However, I would realise, this was yet another form of addiction. Later on, blogging and reading articles on the internet, be they news articles about a subject I already knew a lot about, or some movie or music review – all that stuff would be just another endlessly fruitless endeavour, albeit a more respectable one.
The sixth story was my working in the Factory. In the beginning, I was eager to bring my nerdy knowledge into the workplace. Gradually I was disabused of the notion that anything I learnt that had to do with longform integrals and differential equations would have any place in work process improvement. The only thing would be that they gave me a little bit of intuition about queues, but then again not that much.
This would be my first real engineering job. And for the first few years, I floundered at it. Engineering is very different from science and mathematics, because that's when executive functions come in, that's when being practical and having some common sense comes in. That's when having a little bit of organisational skills counts for a lot more than having pages and pages of equations. It was difficult to adjust.
Eventually, I picked up things little by little. The more interesting features of MS Excel, of MS Access. Coding in VB for applications. Using Perl for text processing. Using these tools to produce reports. And later on, there would be work on simulation modelling, and that would be my first big project in C. All this laid the foundation for grad school in computer science.
The seventh story was my escape from the Factory. It was a place that had a lot of cordial friendships that last till this day. But the churn rate was high, the turnover was high, and that's because a lot of the work was highly Sisyphean in nature. It just wasn't easy to make that boulder budge. There wasn't a lot of organisational buy in. You had to struggle your boss, and you had to struggle against your internal clients, sometimes both at the same time.
Getting into the University of Mexico was a bit of a coup for me. It was a 50-50 thing, and I had that bit of luck to get my foot in. It probably should have been a step up. Sadly it wasn't. I might tell you a lot about why not.
It was a great eye-opener. It may not be a big name school, but I think by now its reputation should be greatly enhanced. Unlike Snowy Hill, which tended to be very wonky, very nerdy, very science-y and a heavily theoretical bent, the culture in University of Mexico was very applied. And you could say that I struggled to adjust. It should have been the best time of my life.

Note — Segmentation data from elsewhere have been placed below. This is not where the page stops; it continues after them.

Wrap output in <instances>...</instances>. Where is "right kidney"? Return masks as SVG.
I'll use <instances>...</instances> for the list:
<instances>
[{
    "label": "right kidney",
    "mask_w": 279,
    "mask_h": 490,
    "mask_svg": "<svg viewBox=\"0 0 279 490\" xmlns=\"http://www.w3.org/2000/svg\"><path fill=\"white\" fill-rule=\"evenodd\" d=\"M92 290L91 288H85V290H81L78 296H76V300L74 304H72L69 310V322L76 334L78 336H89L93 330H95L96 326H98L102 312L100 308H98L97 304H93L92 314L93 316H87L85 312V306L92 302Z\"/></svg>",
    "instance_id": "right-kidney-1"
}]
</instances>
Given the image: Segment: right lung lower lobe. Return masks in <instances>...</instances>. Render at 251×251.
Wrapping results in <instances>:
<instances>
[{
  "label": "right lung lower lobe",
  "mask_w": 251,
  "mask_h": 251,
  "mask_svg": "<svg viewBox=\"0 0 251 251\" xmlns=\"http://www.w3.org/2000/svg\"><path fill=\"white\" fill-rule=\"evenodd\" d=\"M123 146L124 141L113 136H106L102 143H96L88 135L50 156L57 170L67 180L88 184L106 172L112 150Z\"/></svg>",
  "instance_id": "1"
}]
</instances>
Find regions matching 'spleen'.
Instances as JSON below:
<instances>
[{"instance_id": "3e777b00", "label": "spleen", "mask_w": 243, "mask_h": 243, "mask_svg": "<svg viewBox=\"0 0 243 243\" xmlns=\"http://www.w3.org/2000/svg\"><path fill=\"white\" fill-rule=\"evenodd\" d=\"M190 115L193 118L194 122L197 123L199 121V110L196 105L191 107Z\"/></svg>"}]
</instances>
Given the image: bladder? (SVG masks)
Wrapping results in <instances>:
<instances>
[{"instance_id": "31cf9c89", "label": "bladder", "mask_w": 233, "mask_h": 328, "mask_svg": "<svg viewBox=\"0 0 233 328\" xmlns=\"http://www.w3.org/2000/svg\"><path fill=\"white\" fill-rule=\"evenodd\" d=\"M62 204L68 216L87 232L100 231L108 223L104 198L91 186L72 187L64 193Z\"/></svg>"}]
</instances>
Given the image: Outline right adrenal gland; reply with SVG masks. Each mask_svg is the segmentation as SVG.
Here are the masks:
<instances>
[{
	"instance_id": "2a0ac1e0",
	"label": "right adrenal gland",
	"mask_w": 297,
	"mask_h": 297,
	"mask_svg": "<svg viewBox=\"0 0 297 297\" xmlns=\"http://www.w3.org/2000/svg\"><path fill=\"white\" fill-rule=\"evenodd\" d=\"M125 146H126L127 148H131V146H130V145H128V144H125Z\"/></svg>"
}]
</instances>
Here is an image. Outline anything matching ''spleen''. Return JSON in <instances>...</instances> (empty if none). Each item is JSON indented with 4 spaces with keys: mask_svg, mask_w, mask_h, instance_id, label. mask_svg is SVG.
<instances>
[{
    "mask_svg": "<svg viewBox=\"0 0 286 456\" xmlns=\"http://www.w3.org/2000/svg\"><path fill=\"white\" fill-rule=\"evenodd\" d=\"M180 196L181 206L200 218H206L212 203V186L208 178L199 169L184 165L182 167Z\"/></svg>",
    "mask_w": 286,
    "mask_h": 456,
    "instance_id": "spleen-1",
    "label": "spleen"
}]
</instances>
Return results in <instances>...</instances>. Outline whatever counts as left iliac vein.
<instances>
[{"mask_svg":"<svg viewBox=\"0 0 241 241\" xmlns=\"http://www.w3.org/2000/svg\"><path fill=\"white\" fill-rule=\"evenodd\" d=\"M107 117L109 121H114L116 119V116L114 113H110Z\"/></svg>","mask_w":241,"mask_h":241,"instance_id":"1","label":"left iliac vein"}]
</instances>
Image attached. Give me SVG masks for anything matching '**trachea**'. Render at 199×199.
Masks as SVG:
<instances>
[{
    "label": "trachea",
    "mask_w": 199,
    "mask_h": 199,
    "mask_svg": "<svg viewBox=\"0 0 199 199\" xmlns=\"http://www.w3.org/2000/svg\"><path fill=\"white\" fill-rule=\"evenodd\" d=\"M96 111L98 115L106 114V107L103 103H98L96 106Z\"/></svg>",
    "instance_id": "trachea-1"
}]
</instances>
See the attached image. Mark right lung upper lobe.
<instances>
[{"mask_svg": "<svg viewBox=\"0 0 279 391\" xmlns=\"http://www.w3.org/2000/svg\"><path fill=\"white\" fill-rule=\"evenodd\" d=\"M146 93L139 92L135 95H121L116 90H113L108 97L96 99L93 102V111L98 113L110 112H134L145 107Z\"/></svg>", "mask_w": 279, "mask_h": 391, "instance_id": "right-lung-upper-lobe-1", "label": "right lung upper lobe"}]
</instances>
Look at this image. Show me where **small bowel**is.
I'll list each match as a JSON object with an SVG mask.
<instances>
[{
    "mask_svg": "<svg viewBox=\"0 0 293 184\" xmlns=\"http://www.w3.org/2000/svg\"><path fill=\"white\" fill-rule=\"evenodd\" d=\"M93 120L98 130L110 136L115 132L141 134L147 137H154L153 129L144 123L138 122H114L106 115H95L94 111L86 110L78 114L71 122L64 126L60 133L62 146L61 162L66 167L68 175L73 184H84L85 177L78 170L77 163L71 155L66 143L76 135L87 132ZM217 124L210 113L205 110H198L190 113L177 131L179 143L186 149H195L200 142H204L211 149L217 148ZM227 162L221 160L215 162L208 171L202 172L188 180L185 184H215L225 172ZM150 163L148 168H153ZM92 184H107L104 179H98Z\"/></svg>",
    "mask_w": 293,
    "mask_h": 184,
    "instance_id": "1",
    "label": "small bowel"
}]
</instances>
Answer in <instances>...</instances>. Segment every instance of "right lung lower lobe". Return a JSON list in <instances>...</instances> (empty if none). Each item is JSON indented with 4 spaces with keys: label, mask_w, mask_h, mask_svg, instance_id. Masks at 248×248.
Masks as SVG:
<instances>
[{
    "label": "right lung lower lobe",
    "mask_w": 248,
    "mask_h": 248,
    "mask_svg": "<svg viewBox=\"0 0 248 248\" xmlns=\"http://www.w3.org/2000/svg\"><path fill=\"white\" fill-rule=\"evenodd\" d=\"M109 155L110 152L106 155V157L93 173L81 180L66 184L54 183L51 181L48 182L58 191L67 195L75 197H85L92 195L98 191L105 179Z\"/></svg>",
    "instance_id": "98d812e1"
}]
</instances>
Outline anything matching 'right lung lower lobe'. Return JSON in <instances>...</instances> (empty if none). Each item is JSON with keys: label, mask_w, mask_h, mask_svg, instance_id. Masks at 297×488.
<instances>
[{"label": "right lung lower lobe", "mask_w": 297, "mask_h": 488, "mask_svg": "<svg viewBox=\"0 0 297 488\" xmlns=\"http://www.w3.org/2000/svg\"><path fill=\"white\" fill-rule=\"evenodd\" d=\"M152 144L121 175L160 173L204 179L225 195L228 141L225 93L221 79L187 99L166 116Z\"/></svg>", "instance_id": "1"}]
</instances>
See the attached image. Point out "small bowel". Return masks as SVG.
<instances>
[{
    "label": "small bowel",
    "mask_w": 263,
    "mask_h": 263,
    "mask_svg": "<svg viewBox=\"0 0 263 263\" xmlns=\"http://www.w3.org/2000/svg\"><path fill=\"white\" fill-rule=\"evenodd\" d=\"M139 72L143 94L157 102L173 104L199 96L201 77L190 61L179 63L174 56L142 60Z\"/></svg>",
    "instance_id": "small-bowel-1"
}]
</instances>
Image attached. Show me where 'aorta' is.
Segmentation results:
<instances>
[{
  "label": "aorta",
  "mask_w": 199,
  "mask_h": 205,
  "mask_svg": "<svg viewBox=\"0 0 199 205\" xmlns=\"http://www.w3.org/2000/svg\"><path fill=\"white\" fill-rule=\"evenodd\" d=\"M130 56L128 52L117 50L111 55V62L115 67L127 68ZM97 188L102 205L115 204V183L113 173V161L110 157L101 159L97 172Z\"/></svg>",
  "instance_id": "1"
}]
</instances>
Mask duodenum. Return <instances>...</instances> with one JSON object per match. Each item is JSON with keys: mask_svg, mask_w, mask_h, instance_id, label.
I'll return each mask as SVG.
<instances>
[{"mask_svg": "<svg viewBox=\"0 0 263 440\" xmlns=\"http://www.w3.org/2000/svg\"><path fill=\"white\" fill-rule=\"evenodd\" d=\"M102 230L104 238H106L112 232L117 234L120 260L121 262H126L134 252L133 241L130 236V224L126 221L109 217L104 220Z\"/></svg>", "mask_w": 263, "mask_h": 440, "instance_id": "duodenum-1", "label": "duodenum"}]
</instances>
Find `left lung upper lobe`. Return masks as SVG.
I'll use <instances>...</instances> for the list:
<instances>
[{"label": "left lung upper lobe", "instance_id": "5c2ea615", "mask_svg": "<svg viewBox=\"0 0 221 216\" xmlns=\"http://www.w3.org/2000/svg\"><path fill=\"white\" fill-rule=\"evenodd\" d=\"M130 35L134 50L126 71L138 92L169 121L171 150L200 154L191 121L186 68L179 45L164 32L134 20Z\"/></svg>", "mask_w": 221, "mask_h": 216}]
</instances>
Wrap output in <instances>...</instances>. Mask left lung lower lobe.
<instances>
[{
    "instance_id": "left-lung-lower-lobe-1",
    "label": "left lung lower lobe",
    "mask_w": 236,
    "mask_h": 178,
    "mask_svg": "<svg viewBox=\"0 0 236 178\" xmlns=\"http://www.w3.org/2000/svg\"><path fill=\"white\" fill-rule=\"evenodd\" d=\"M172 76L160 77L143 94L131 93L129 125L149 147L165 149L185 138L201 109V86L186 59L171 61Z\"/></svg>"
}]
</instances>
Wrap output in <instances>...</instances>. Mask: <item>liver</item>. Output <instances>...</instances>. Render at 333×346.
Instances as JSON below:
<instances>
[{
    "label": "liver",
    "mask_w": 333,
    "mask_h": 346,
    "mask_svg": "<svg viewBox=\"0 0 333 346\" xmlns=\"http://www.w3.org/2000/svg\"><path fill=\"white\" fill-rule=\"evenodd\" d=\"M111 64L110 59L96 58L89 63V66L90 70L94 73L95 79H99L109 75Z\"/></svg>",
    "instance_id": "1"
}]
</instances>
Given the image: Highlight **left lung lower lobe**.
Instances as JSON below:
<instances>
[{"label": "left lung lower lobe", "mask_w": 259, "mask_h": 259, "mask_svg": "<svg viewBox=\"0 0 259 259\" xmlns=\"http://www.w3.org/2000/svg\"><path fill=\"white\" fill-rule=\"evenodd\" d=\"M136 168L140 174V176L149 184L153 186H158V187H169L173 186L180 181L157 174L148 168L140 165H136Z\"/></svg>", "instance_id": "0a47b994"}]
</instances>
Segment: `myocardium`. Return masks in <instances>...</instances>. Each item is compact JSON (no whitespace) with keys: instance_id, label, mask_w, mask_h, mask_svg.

I had to get up to speed quickly. What I remember learning was that there was this thing called the cloud, it enabled high powered computing to take place. This high powered computing, in turn, allowed great advances in machine learning to take place. It was the dawn of a new era of Big Data. I still remember thinking, every where you went, you saw that the pieces of the puzzle were falling into place. Something big was about to happen.
In the years following my graduation, the tasks started falling down. Speech recognition, facial recognition, machine translation, and playing Go. Artificial Intelligence was basically science fiction when I started grad school, and within 5 years, it became the buzzword. It's just a shame that I never capitalised on it. I did do some project on supercomputing and Hadoop. But that's pretty rudimentary. Maybe there's just so much to learn that you can spend a whole life time learning.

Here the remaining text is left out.